'Good Fortune' Is It's A Wonderful Life For The Gig Economy
Briefly

'Good Fortune' Is It's A Wonderful Life For The Gig Economy
"Sure, it's hard to live anywhere right now, but the disparity between the haves (who've been cannibalizing creative industries for decades) and have-nots (y'know, the creatives carrying the industry on their backs) has never been quite so wide. No one can sustain a job in their dream field anymore; no one can afford even the most modest lifestyle. As Aziz Ansari claims in the opening moments of his directorial debut, Good Fortune, the American Dream is no more."
"A documentary editor in a career drought, Ansari's Arj has long slipped past rock bottom. He did everything right - the college degree, the honest job - yet the only consistent gigs he can get now are the ones he finds on the labor app TaskSargeant. He stands in line for people at restaurants; he assembles furniture and babysits. None of it is enough to secure an apartment, so he sleeps in his car and showers at the gym."
"After losing yet another promising job, Arj is about ready to give up on life - and if it weren't for his "budget guardian angel," he might have put himself out of his misery a long time ago. Gabriel (Keanu Reeves) is a lower-level celestial being: He's responsible for stopping countless Angelenos from texting, driving, and perishing in car accidents, but his jurisdiction ends there. In Arj, however, he sees a lost soul who's lost all zest for life, all hope for the future."
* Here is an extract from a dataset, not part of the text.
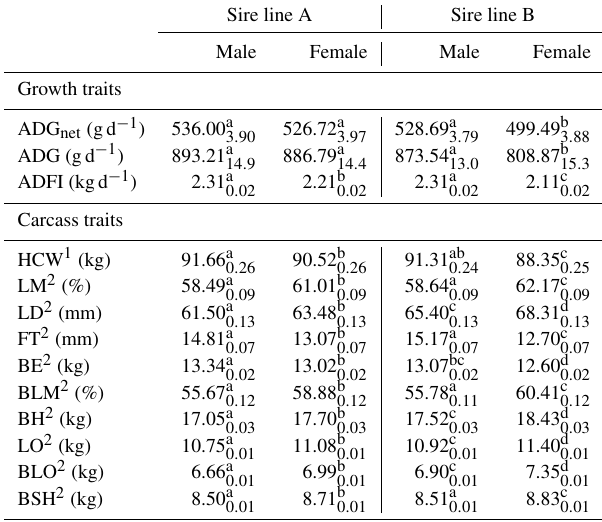
Table 6. LSQ mean (with SE as index) of growth and carcass traits according to the birth weight classes (BW Q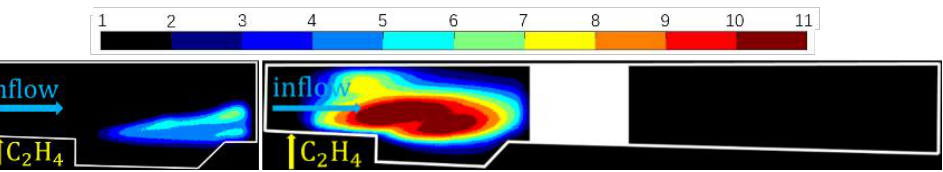
Figure 13. Standard deviation pseudo-color image of CH* chemiluminescence at Case 11 (1.7D 0 I0.144) (left) and Case 13 (1.7D 0 I0.169) (right).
Los Angeles under late-stage capitalism amplifies the gulf between wealthy exploiters of creative industries and struggling creatives who can no longer sustain dream careers or basic living standards. Arj, a documentary editor, endures a career drought and relies on gig work from the labor app TaskSargeant, standing in line for others, assembling furniture, and babysitting while sleeping in his car and showering at the gym. He briefly assists an airheaded venture capitalist, then loses that job after charging dinner to a company card. After sinking toward suicide, Arj attracts Gabriel, a lower-level guardian angel tasked with preventing texting-related deaths, who tries to restore Arj's purpose despite dwindling odds.